TORONTOChris Cahill is an advisor with a purpose. The successful businessman owns and operates Financial Strategies Group in London, Ontario, but channels a lot of his time and treasure to help a group of 30 children in the Dominican Republic.
Cahill is just one of a growing number of financial professionals who are keen to move from success to significance.
He told his story to a group of Christian money managers at a mid-May gathering of Advisors With Purpose, an emerging network that aims to train and equip committed Christian financial professionals to implement biblical principles in their lives, ministries and practices.
“Training advisors is key to our ministry,” says Rick Harper, vice-president of membership for the group, which operates under the auspices of the Canadian National Christian Foundation (CNCF) in Ottawa.
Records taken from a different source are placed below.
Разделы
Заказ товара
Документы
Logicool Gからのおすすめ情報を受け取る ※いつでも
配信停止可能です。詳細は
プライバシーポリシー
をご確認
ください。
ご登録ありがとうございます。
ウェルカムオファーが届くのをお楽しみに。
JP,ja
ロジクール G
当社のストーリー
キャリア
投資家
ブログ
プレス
“Financial advisors are uniquely equipped to be teaching biblical stewardship principles to the body of Christ in order to make a difference. We offer a different approach, a different way of thinking than the mainstream society. Money is important, but it’s not the most important thing,” he says.
During the past 20 years, giving in Canada has decreased while incomes have increased substantially. Most Canadians borrow money to buy more things and be more comfortable. We carry loads of debt, to the benefit of lending institutions, and are not particularly generous. Last year, for example, the average evangelical Christian gave 2.3 per cent of their income to charity while they paid 9.8 per cent on consumer debt.
Harper and his colleagues are swimming against the prevailing currents of North American society with their message of wanting less and giving more.
CNCF founder Lorne Jackson, for one, is committing considerable time and energy into building organizations and networks that will help Christians throughout Canada become free from debt and “experience the joy and fulfilment of a generous life.”
Jackson routinely emphasizes the need for Christian money managers to “turn your practice into God’s business. You don’t own your business,” he says. “It’s God’s. You are the steward.”
Being a good steward, he explains, begins with the recognition that God owns it all. Those who take up the challenge of becoming godly stewards will need to pray for generous hearts and accept that “I need to give more than God needs to get.”
Jackson encourages Christians to reflect deeply on the question, “How much is enough?” Once that is settled, they can more readily determine what is available for them to give.
Giving more is one important focus. Investing in socially responsible ways is another.
Gary Hawton, CEO of Meritas Mutual Funds, has a lot to say about where Christians should and should not invest their money. He is inspired by the small group of Quakers who made a countercultural decision 200 years ago and determined it was wrong for them to invest in businesses that depended on slaves.
But morally questionable investments still swell the savings plans of many Christians. “I’ve seen church stock portfolios with Playboy magazine in them,” he says. Hawton is eager to see investment funds channeled into businesses that demonstrate real concern for justice, respect the dignity and value of all and practice environmental stewardship.
Similarly, Karen Bjerland of FaithLife Financial says the “bottom line” for her group is “to build a better world.”